Soleil muet

Le jour où ma mère a disparu, la grande fenêtre du salon béait sur le Néguev.

Je me souviens avoir jeté un oeil dehors, avant de faire quelques pas sur la terrasse. Les carreaux ocre chauffaient la plante de mes pieds. La main en visière, dressée sur mes orteils sales, j’ai regardé en direction de la Mer Morte.

Le mouvement de houle de la lumière, au ras du monde. Les millénaires de mémoire sédimentés entre ciel et reliefs.

Le vent soufflait du sud-ouest, ce jour-là, depuis le Sinaï encore lointain. L’air du désert était si sec que la voix avec laquelle j’appelai Hannah sonna à mes oreilles comme celle d’une étrangère. Sur le chemin qui passe devant la maison, sous le mur de pierres sèches élevé par mon grand-père, la poussière était plus fine que d’ordinaire, plus riche de temps accumulés.

Assommés de soleil, des lézards somnolaient sur les dalles de l’allée.

Tout le matin, j’avais couru sur le dos des collines pour y dénicher les serpents. Ma mère était parti avant que je fus rentrée.

Elle ne reviendrait plus.

***

Pendant deux jours entiers, mon père patienta dans le salon, sans prononcer plus que quelques mots à mon intention, des choses très ordinaires. Assis dans le fauteuil d’Ishmael, il montrait parfois de menus signes d’agitation. Il soufflait fort, murmurait avec agacement, passait d’un geste machinal une main sur son crâne rasé. Cela faisait un crissement doux et régulier, que j’associe encore à lui depuis ces jours étranges, à cette part de lui qui avait réussi à me conserver un peu d’amour.
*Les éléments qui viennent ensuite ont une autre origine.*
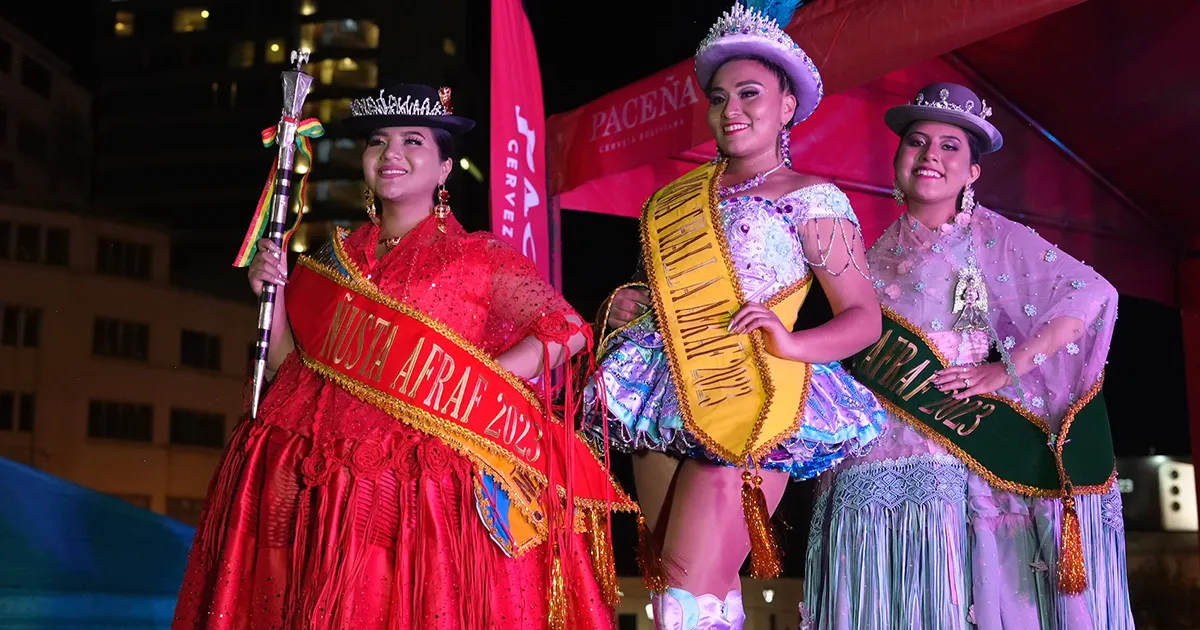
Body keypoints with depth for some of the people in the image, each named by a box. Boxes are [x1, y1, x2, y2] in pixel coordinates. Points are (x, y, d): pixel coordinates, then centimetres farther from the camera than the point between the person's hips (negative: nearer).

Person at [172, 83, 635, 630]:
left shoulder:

Mais, le plus souvent, mon père se contentait de fixer un point sur le sol, quelque part entre ses pieds nus et la table basse où reposait un livre ouvert.

Mon père a passé sa vie à chercher toutes les réponses dans des livres.

***

Tout le temps de l’attente, mon père ne mangea presque rien. Je le trouvais toujours à la même place lorsque je m’éveillais au milieu de la nuit, alertée par un bruit familier qui s’était immiscé dans mes rêves : le craquement du tabouret devant le piano d’Hannah, les tous premiers mots d’une chanson yiddish, un sanglot de l’autre côté du mur. Mon père, dans son hébétude renfrognée, me refusait tout réconfort. Je sentais tant de colère en lui que je questionnais ma propre attitude : l’avais-je déçu, une fois de plus ? Y avait-il des paroles que j’aurais dû prononcer ?

Mon visage, encore d’enfant, lui était un rappel déjà douloureux du mystère de sa propre femme.

***

Deux jours passèrent. L’appel dont se languissait Saul Natanel ne vint jamais.

Dans le couloir, le chien pourchassait des chimères sur le carrelage frais.